*WHAT IS EXPECTED*: Report the count of lines below that include "Sankt", without any other text.

*SUPPLIED MATERIAL*:
--

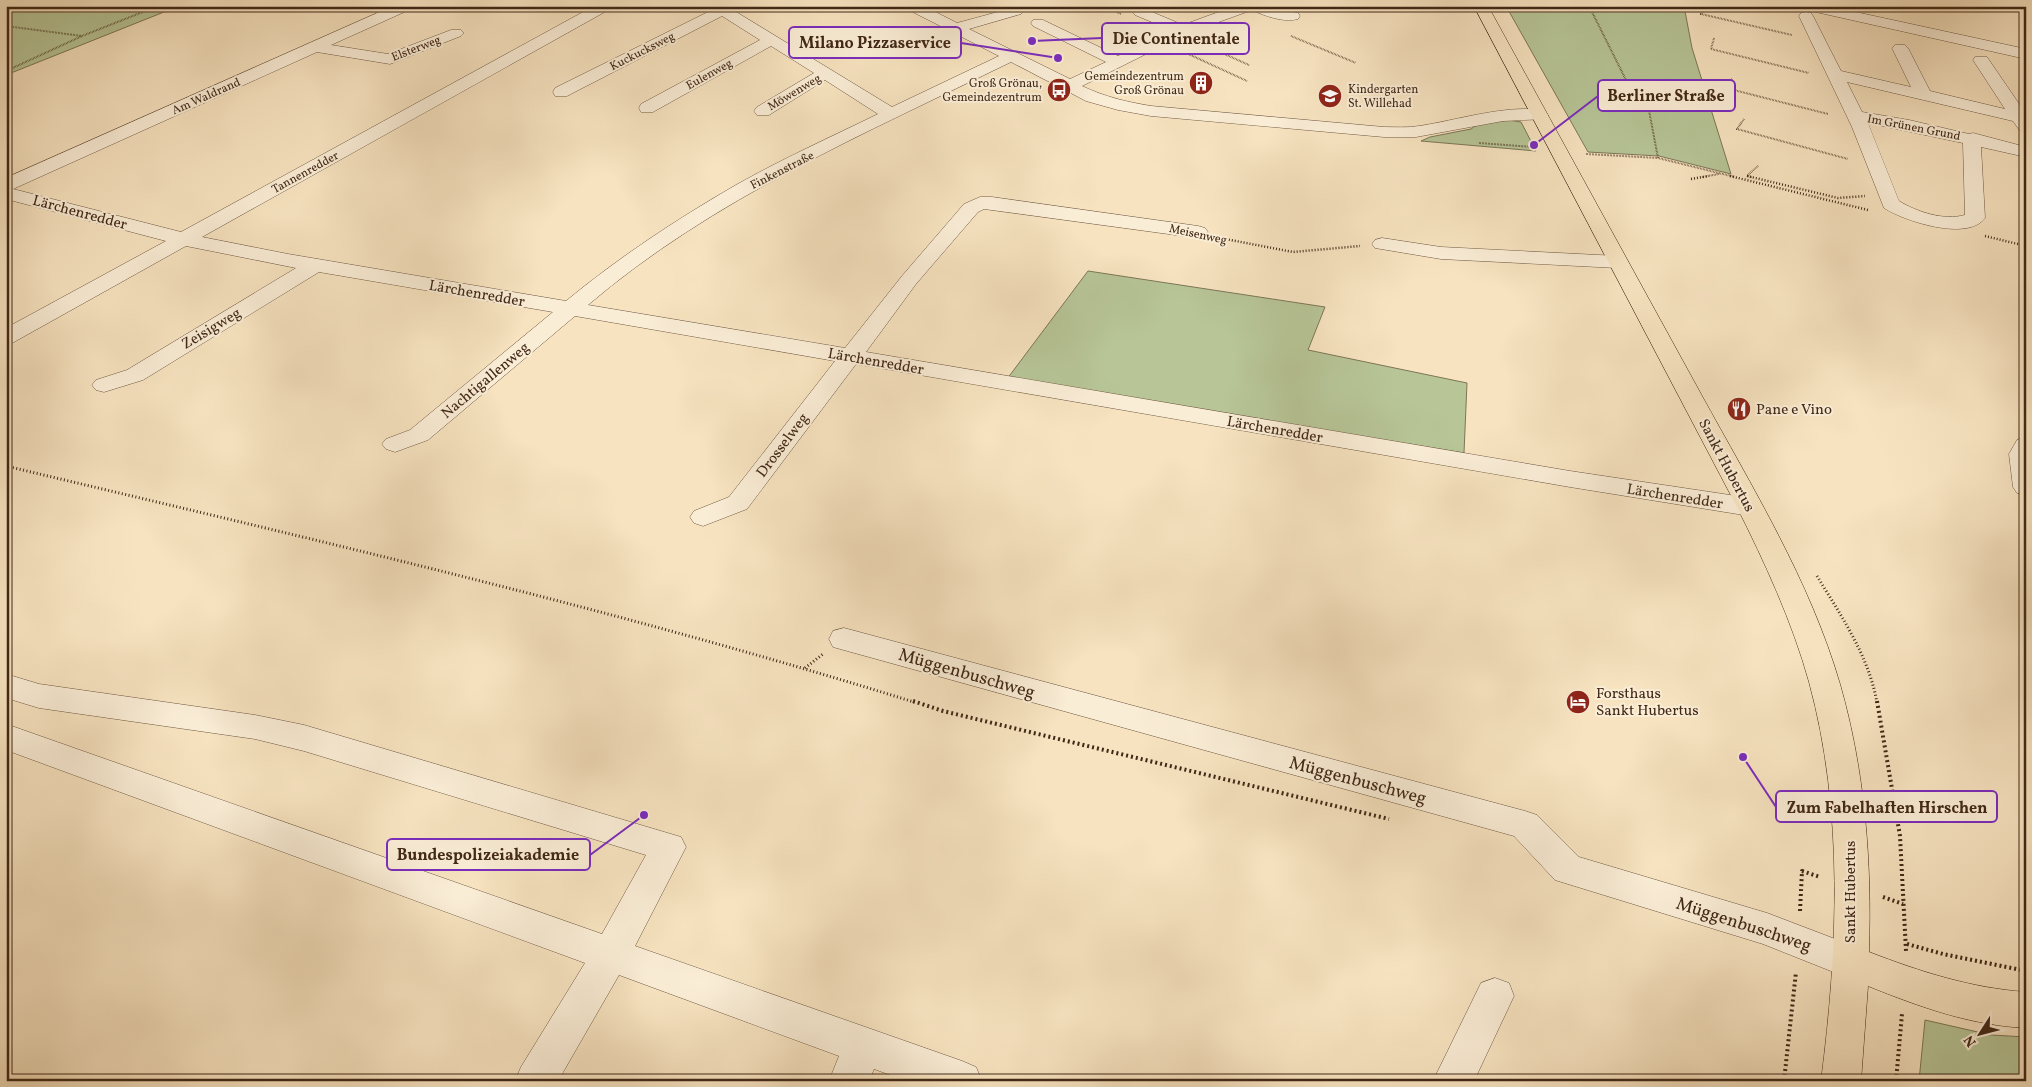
<svg xmlns="http://www.w3.org/2000/svg" width="2032" height="1087" font-family="Vollkorn,serif">
<rect width="100%" height="100%" fill="#f7e3c0"/>
<filter id="stains"><feTurbulence type="fractalNoise" baseFrequency=".004" numOctaves="4"/><feColorMatrix values="0 0 0 0 .2 0 0 0 0 .09 0 0 0 0 .02 0 0 0 .5 -.17"/></filter>
<radialGradient id="worn" r=".72"><stop offset=".6" stop-color="#630" stop-opacity="0"/><stop offset="1" stop-color="#630" stop-opacity=".3"/></radialGradient>
<!-- green -->
<g fill="#b7c597" stroke="#7c7657">
<polygon points="6,6 179,6 6,75"/>
<polygon points="1506,6 1684,6 1692,48 1731,174 1659,156 1588,152"/>
<polygon points="1508,120 1521,122 1536,151 1421,141 1430,137 1471,129 1478,124"/>
<polygon points="1088,271 1325,307 1308,350 1467,383 1464,453 1007,379"/>
<polygon points="1925,1020 1991,1035 2026,1037 2026,1081 1919,1081"/>
</g>
<g fill="none" stroke-linecap="round" stroke-linejoin="round">
<!-- minor casing -->
<g stroke="#6e5741" stroke-width="1">
<g id="minor">
<path d="M393,6H413L411,9L331,45L388,54L451,30H461L464,33L461,36L390,64L317,52L13,189L181,232L594,6H612L610,9L202,237L288,254L566,301C618,258 677,219 736,185C782,159 831,137 878,114L825,80L769,115H757L754,111L757,107L814,73L771,46L653,112H641L639,108L641,104L760,40L722,16L567,96H555L553,92L555,88L712,10L709,6L728,7L892,107L999,56L907,9L905,6H924L957,23L1016,7L1021,8L1023,11L1021,14L969,29L1070,79L1106,62L1033,26L1031,23L1033,20H1043L1118,56L1171,30L1135,15L1133,12L1135,9H1145L1183,25L1235,6H1267L1298,13L1300,16L1298,19C1284,23 1265,16 1252,10L1188,33L1082,86C1105,97 1127,102 1151,106L1384,127C1395,127 1408,128 1419,126C1454,121 1511,103 1545,111L1548,115L1545,119L1503,121L1416,137H1384L1151,116L1118,110L1086,101L1011,62C866,133 712,199 588,305L845,348L902,276L964,204L980,197H992L1198,226L1205,228L1208,232L1205,236L1198,238L984,209L978,212L916,284L866,352L1570,471L1750,498L1759,501L1763,507L1759,513L1750,516L1570,487L856,364L747,509L703,526L694,523L690,517L694,511L729,497L835,361L575,316L428,440L395,452L386,449L382,444L386,439L410,430L553,312L319,272L143,380L104,392L96,390L92,385L96,380L127,370L296,268L186,246L14,342L6,344V328L166,241L6,199V178Z"/>
<polygon points="1800,6 1828,6 2026,49 2026,59 1807,10"/>
<path d="M1806,12L1811,13L1813,16L1841,71L1911,87L1892,48L1895,45H1905L1908,48L1930,91L2005,109L1973,60L1975,57H1987L2026,114V132L2020,131L2013,121L1847,82L1862,112L1909,120L1969,134L1973,133L2026,147V157L1981,147L1985,218C1968,242 1904,221 1884,208L1852,127L1799,16L1801,13ZM1868,123L1963,143L1965,215C1944,221 1917,212 1899,201Z"/>
<polygon points="1382,238 1441,247 1618,256 1625,258 1628,262 1625,266 1618,268 1441,259 1375,248 1372,244 1375,240"/>
<polygon points="2026,437 2026,495 2017,493 2013,487 2009,454 2017,440"/>
<polygon points="844,628 1525,811 1537,815 1579,857 1767,913 1864,950 1870,962 1864,974 1851,979 1763,944 1555,880 1514,836 833,647 829,639 833,631"/>
<polygon points="6,674 39,684 255,715 304,725 681,837 686,847 635,946 962,1061 976,1067 982,1081 907,1081 874,1069 869,1081 829,1081 839,1056 619,975 558,1081 515,1081 521,1067 585,963 6,750 6,724 602,934 646,855 304,751 255,739 39,708 6,698"/>
<polygon points="1495,978 1509,983 1514,996 1474,1081 1433,1081 1481,983"/>
</g>
</g>
<!-- major casing -->
<g stroke="#412817" stroke-width="1">
<path id="major" d="M1474,6H1488C1559,135 1630,265 1701,394C1752,487 1810,581 1840,684C1865,771 1872,862 1869,952C1921,972 1971,988 2026,992V1028C1970,1025 1920,1007 1868,986L1861,1081H1821C1838,950 1844,810 1809,682C1792,621 1765,563 1737,507Z"/>
</g>
<!-- path-far3 -->
<g stroke="#412817" stroke-width="2" stroke-dasharray="0.5 1" stroke-linecap="butt">
<polyline points="1104,6 1121,14"/>
<polyline points="1111,6 1120,10"/>
<polyline points="1589,6 1630,88 1648,105 1658,158"/>
<polyline points="1708,8 1701,14 1792,35"/>
<polyline points="6,26 82,36"/>
<polyline points="1291,36 1356,63"/>
<polyline points="1714,38 1711,49 1809,73"/>
<polyline points="1202,44 1249,65"/>
<polyline points="1184,52 1247,81"/>
<polyline points="6,71 82,36 158,6"/>
<polyline points="1732,79 1722,87 1828,114"/>
<polyline points="1744,119 1737,129 1848,159"/>
<polyline points="1479,143 1533,147"/>
<polyline points="1586,154 1658,158 1735,177"/>
<polyline points="1702,177 1719,174"/>
<polyline points="1752,177 1747,176 1758,166"/>
</g>
<!-- path-far2 -->
<g stroke="#412817" stroke-width="2.5" stroke-dasharray="1 2" stroke-linecap="butt">
<polyline points="1730,176 1868,210"/>
<polyline points="1747,176 1838,198 1865,196"/>
<polyline points="1691,179 1709,176"/>
<polyline points="1985,236 2026,246"/>
<polyline points="1220,238 1293,252 1360,246"/>
</g>
<!-- path-far1 -->
<g stroke="#412817" stroke-width="3" stroke-dasharray="1 2.5" stroke-linecap="butt">
<path d="M6,466C311,539 617,609 917,703"/>
<path d="M1817,576C1841,616 1869,656 1877,703"/>
<polyline points="805,668 823,654"/>
</g>
<!-- path -->
<g stroke="#412817" stroke-width="4" stroke-dasharray="2 3" stroke-linecap="butt">
<polyline points="913,701 943,711 1389,819"/>
<polyline points="1877,701 1900,836 1906,951"/>
<polyline points="1883,897 1903,904"/>
<polyline points="1800,911 1802,871 1820,877"/>
<polyline points="1907,944 1943,954 2026,971"/>
<polyline points="1784,1081 1796,972"/>
<polyline points="1896,1081 1902,1014"/>
</g>
<!-- minor -->
<use href="#minor" fill="#faedd6" fill-rule="evenodd"/>
<!-- major -->
<use href="#major" fill="#f7e3c0" fill-rule="evenodd"/>
</g>
<!-- icons -->
<defs>
<g id="building-disc" transform="scale(1.25)"><circle r="9.5" fill="#8f2418" stroke="#faedd6"/><path d="M-4-6H4V6H1V3H-1V6H-4ZM-2.5-4.3h1.7v1.8h-1.7ZM.8-4.3h1.7v1.8H.8ZM-2.5-1h1.7V.8h-1.7ZM.8-1h1.7V.8H.8Z" fill="#fff"/></g>
<g id="bus-disc" transform="scale(1.25)"><circle r="9.5" fill="#8f2418" stroke="#faedd6"/><path d="M-5-6H5V4H4V6H2V4H-2V6H-4V4H-5ZM-3.5-4V0h7V-4ZM-3.5 1.2v1.5H-2V1.2ZM2 1.2v1.5H3.5V1.2Z" fill="#fff"/></g>
<g id="school-disc" transform="scale(1.25)"><circle r="9.5" fill="#8f2418" stroke="#faedd6"/><path d="M0-5L7-2L0 1L-7-2ZM-4 1L0 2.5L4 1V4Q0 6-4 4Z" fill="#fff"/></g>
<g id="restaurant-disc" transform="scale(1.25)"><circle r="9.5" fill="#8f2418" stroke="#faedd6"/><path d="M-5-6h1v4h1v-4h1v4h1v-4h1v5L-1.5 .5V6h-2V.5L-5-1ZM5-6V6H3V1.5H1.5Q1.5-4 5-6Z" fill="#fff"/></g>
<g id="hotel-disc" transform="scale(1.25)"><circle r="9.5" fill="#8f2418" stroke="#faedd6"/><path d="M-6-4.5h1.5V1H6V5H4.5V3h-9V5H-6ZM-4 0a1.8 1.8 0 1 1 3.6 0ZM.5 0V-2.5h3Q6-2.5 6 0Z" fill="#fff"/></g>
</defs>
<g fill-rule="evenodd">
<use href="#building-disc" x="1201" y="83"/>
<use href="#bus-disc" x="1059" y="90"/>
<use href="#school-disc" x="1330" y="96"/>
<use href="#restaurant-disc" x="1739" y="409"/>
<use href="#hotel-disc" x="1578" y="702"/>
</g>
<g text-anchor="middle" stroke-width="4" stroke-linejoin="round" paint-order="stroke">
<!-- far-street labels -->
<g font-size="12" fill="#412817" stroke="#faedd6">
<text transform="translate(416 48) rotate(-21)" y="4">Elsterweg</text>
<text transform="translate(642 51) rotate(-27)" y="4">Kuckucksweg</text>
<text transform="translate(709 74) rotate(-29)" y="4">Eulenweg</text>
<text transform="translate(794 92) rotate(-31)" y="4">Möwenweg</text>
<text transform="translate(206 96) rotate(-24)" y="4">Am Waldrand</text>
<text transform="translate(1914 127) rotate(11)" y="4">Im Grünen Grund</text>
<text transform="translate(782 170) rotate(-27)" y="4">Finkenstraße</text>
<text transform="translate(305 172) rotate(-29)" y="4">Tannenredder</text>
<text transform="translate(1198 234) rotate(12)" y="4">Meisenweg</text>
</g>
<!-- far-poi labels -->
<g font-size="12" fill="#412817" stroke="#faedd6" text-anchor="end">
<text x="1184" y="80">Gemeindezentrum<tspan x="1184" dy="14">Groß Grönau</tspan></text>
<text x="1042" y="87">Groß Grönau,<tspan x="1042" dy="14">Gemeindezentrum</tspan></text>
<text x="1348" y="93" text-anchor="start">Kindergarten<tspan x="1348" dy="14">St. Willehad</tspan></text>
</g>
<!-- street labels -->
<g font-size="15" fill="#412817" stroke="#faedd6">
<text transform="translate(80 212) rotate(15)" y="5">Lärchenredder</text>
<text transform="translate(477 293) rotate(10)" y="5">Lärchenredder</text>
<text transform="translate(211 328) rotate(-31)" y="5">Zeisigweg</text>
<text transform="translate(876 361) rotate(10)" y="5">Lärchenredder</text>
<text transform="translate(485 380) rotate(-40)" y="5">Nachtigallenweg</text>
<text transform="translate(1275 429) rotate(10)" y="5">Lärchenredder</text>
<text transform="translate(782 445) rotate(-53)" y="5">Drosselweg</text>
<text transform="translate(1727 465) rotate(62)" y="5">Sankt Hubertus</text>
<text transform="translate(1675 496) rotate(9)" y="5">Lärchenredder</text>
<text transform="translate(1850 892) rotate(-90)" y="5">Sankt Hubertus</text>
</g>
<!-- poi labels -->
<g font-size="15" fill="#412817" stroke="#faedd6" text-anchor="start">
<text x="1756" y="414">Pane e Vino</text>
<text x="1596" y="698">Forsthaus<tspan x="1596" dy="17">Sankt Hubertus</tspan></text>
</g>
<!-- near-street labels -->
<g font-size="18" fill="#412817" stroke="#faedd6">
<text transform="translate(967 673) rotate(16)" y="6">Müggenbuschweg</text>
<text transform="translate(1358 780) rotate(15)" y="6">Müggenbuschweg</text>
<text transform="translate(1744 924) rotate(18)" y="6">Müggenbuschweg</text>
</g>
</g>
<!-- callouts -->
<path fill="none" stroke="#7b2cbf" stroke-width="2" d="M1032 41L1102 38M1058 58L961 43M1534 145L1598 96M1743 757L1776 807M644 815L590 855"/>
<g fill="#7b2cbf" stroke="#faedd6" stroke-width="2">
<circle cx="1032" cy="41" r="5"/>
<circle cx="1058" cy="58" r="5"/>
<circle cx="1534" cy="145" r="5"/>
<circle cx="1743" cy="757" r="5"/>
<circle cx="644" cy="815" r="5"/>
</g>
<g fill="#faedd6" stroke="#7b2cbf" stroke-width="2">
<rect x="1102" y="23" width="147" height="31" rx="5"/>
<rect x="789" y="27" width="172" height="31" rx="5"/>
<rect x="1598" y="80" width="137" height="31" rx="5"/>
<rect x="1776" y="791" width="221" height="31" rx="5"/>
<rect x="387" y="839" width="203" height="31" rx="5"/>
</g>
<g font-size="16" text-anchor="middle" font-weight="bold" fill="#412817">
<text x="1176" y="44">Die Continentale</text>
<text x="875" y="48">Milano Pizzaservice</text>
<text x="1666" y="101">Berliner Straße</text>
<text x="1887" y="813">Zum Fabelhaften Hirschen</text>
<text x="488" y="860">Bundespolizeiakademie</text>
</g>
<!-- margin -->
<rect width="2032" height="1087" fill="none" stroke="#f7e3c0" stroke-width="25"/>
<rect x="8" y="8" width="2017" height="1072" fill="none" stroke="#412817" stroke-width="2.5"/>
<rect x="12" y="12" width="2007" height="1062" fill="none" stroke="#412817"/>
<!-- north arrow -->
<g transform="translate(1980 1034) rotate(234)" stroke="#faedd6" stroke-width="4" paint-order="stroke">
<path d="M0-4L9 19L0 12L-9 19Z" fill="#412817"/>
<text y="-8" font-size="14" font-weight="bold" text-anchor="middle" fill="#412817">N</text>
</g>
<rect width="100%" height="100%" filter="url(#stains)"/>
<rect width="100%" height="100%" fill="url(#worn)"/>
</svg>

--

*EXERCISE RESULT*: 3